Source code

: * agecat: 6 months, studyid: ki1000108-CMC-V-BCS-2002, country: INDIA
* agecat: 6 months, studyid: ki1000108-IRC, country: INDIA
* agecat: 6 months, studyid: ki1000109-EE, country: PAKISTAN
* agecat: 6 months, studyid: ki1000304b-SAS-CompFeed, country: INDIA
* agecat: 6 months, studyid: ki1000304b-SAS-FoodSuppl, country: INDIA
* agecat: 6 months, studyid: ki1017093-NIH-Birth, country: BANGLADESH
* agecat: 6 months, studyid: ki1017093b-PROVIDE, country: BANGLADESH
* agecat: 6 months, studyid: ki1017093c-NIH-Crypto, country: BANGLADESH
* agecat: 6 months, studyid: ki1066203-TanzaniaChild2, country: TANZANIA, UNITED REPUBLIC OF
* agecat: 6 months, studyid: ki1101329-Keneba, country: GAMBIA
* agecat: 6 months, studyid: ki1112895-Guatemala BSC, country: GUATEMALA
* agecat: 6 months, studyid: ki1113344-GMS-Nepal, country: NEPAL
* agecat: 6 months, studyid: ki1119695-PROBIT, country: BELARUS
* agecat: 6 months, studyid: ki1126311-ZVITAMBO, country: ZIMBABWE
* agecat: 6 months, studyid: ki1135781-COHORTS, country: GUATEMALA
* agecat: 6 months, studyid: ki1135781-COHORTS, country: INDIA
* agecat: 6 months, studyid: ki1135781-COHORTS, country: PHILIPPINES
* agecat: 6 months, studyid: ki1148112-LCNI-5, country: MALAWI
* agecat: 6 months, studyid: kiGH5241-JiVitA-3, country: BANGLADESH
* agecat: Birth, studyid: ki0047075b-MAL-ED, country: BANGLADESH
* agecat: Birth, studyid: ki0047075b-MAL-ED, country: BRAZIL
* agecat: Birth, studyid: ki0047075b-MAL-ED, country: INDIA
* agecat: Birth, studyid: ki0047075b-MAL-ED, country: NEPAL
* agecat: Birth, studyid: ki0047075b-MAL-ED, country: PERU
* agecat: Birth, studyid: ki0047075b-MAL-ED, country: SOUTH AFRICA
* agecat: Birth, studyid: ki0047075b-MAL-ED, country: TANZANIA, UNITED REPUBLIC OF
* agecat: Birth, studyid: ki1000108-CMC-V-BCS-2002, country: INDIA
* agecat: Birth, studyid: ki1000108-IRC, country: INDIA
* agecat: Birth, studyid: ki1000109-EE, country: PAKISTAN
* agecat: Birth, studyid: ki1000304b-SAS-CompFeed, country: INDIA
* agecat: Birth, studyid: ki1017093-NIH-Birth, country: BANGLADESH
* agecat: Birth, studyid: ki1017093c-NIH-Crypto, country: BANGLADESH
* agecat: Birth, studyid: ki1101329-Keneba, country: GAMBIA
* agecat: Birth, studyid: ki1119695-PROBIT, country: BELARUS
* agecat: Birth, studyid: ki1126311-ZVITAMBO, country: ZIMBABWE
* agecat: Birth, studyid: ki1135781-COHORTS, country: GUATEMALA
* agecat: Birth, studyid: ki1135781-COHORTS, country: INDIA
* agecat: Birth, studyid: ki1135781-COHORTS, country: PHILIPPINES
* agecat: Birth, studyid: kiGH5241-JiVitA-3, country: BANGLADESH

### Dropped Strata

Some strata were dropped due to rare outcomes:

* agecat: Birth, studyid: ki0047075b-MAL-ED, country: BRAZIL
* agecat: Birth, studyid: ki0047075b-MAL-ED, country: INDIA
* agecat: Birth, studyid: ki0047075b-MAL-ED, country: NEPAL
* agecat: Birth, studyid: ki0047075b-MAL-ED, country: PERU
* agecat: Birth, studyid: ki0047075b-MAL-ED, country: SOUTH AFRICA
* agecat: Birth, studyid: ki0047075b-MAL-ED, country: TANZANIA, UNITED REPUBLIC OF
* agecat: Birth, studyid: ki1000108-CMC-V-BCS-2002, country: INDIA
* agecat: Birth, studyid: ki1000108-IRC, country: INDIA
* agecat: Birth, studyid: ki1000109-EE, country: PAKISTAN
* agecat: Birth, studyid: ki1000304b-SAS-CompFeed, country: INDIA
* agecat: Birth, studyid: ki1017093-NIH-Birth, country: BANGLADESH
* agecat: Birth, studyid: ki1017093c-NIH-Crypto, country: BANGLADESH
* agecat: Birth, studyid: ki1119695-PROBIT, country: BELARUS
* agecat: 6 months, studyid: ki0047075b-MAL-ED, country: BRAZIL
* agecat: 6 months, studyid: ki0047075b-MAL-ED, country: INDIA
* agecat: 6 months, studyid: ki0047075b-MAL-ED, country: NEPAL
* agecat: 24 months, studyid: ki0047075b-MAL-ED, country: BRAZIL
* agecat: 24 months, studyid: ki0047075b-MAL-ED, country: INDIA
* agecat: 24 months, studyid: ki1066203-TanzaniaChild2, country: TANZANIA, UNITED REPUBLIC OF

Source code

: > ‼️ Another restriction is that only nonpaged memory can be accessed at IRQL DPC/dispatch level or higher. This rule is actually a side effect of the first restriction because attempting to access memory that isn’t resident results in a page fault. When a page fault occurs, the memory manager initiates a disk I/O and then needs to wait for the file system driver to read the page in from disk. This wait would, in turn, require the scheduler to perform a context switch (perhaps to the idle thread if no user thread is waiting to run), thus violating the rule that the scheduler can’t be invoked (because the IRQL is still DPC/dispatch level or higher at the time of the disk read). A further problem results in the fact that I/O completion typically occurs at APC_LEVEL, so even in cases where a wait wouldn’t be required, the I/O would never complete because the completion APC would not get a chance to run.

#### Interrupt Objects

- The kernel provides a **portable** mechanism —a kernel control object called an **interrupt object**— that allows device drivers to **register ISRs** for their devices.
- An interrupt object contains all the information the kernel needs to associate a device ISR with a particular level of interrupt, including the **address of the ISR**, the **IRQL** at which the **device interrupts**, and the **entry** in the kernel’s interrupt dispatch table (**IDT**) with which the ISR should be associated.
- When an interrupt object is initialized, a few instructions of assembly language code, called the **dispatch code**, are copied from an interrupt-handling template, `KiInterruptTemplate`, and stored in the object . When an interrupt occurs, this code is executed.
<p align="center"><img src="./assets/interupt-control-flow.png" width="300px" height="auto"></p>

○ ○ ○ ○ ○ ○ ○

Exercise prompt
Scan the listing above, and wherever a line holds the word "JiVitA", copy it.

Exercise solution
* agecat: 6 months, studyid: kiGH5241-JiVitA-3, country: BANGLADESH
* agecat: Birth, studyid: kiGH5241-JiVitA-3, country: BANGLADESH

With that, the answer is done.